今でも時々「自転車保険に加入した方がいいですか?」とご質問をいただくことが多いです。

「保障としてはもちろん必要ですが、自転車保険に加入する必要はないと思いますよ」

「すでに加入している火災保険か自動車保険の保障内容を確認してみてください」とお答えしています。

なぜ火災保険や自動車保険の保障内容を確認していただくのかというと、特約で「個人賠償責任保険」を付加されているケースが多いからです。

個人賠償責任保険とは人にけがを負わせてしまったり、物を壊してしまったりといった損害を与えた際に生じる賠償責任に備える保険ですので、自転車によって起こしてしまった事故は勿論のこと、お買い物中に持っていたカバンが商品にぶつかってしまって壊してしまったなど、保障の幅が多岐にわたっています。

 

「保障は厚い方がいいから自転車保険と個人賠償責任保険の両方入って入れば安心ですよね?」とご質問いただくこともありますが、答えは「NO」です。

損害保険は「実損填補」ですので、例えば生じた損害額が1,000万円の場合には自転車保険と個人賠償責任保険各々から1,000万円支給されるわけでなく、2つ合わせて合計で1,000万円支給されます。

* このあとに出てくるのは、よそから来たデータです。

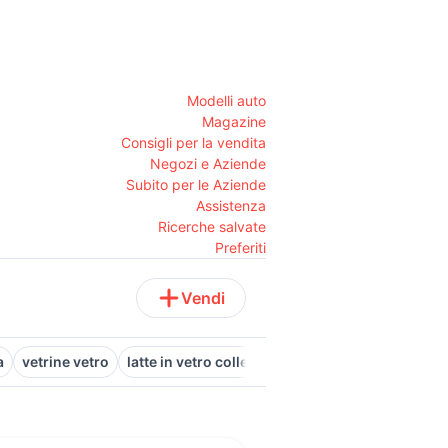
Modelli auto
Magazine
Consigli per la vendita
Negozi e Aziende
Subito per le Aziende
Assistenza
Ricerche salvate
Preferiti
Vendi
a
vetrine vetro
latte in vetro collezionismo
scrivania con pia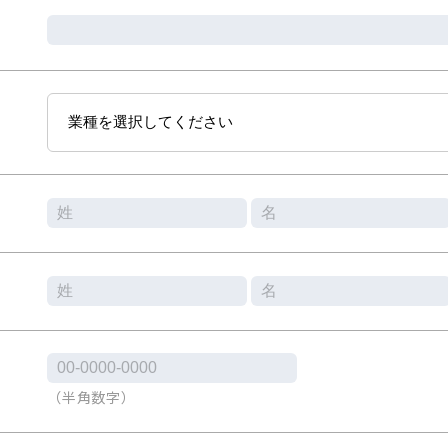
（半角数字）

損害保険はマイナスを0にはしますが、プラスになるようなことはありません。

個人賠償責任保険の補償額を無制限にしておけば、自転車保険に加入するのは「保険料の無駄」なのです。

 

最近は例え小学生が起こした自転車事故であっても1億円近い損害賠償命令が出ています。

自転車事故に対する保障を持つことは大変大事なことですが、まずは既に備えができているか否かを確認なさってみてはいかがでしょうか。